*Task to complete:* Your answer must be an exact transcription of the lines from the line with "[271,822,382,837] hvr-scripts ->" through the final line of the data.

*Exercise data:*
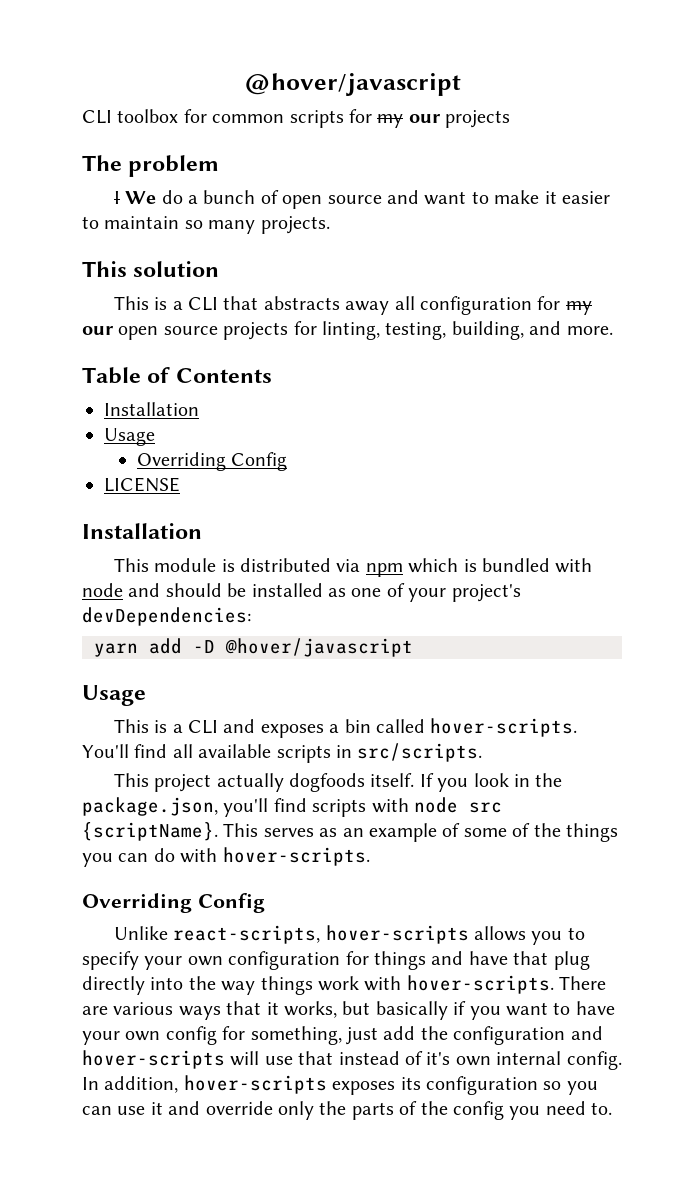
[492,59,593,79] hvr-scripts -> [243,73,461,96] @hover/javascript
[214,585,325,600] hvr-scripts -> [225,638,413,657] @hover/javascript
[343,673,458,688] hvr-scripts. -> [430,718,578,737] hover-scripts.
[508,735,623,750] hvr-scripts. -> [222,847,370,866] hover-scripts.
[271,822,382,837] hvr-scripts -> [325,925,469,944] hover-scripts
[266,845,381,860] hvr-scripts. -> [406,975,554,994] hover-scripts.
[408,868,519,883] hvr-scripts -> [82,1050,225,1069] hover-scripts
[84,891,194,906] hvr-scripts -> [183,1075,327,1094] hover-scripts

*Result for this task:*
[271,822,382,837] hvr-scripts -> [325,925,469,944] hover-scripts
[266,845,381,860] hvr-scripts. -> [406,975,554,994] hover-scripts.
[408,868,519,883] hvr-scripts -> [82,1050,225,1069] hover-scripts
[84,891,194,906] hvr-scripts -> [183,1075,327,1094] hover-scripts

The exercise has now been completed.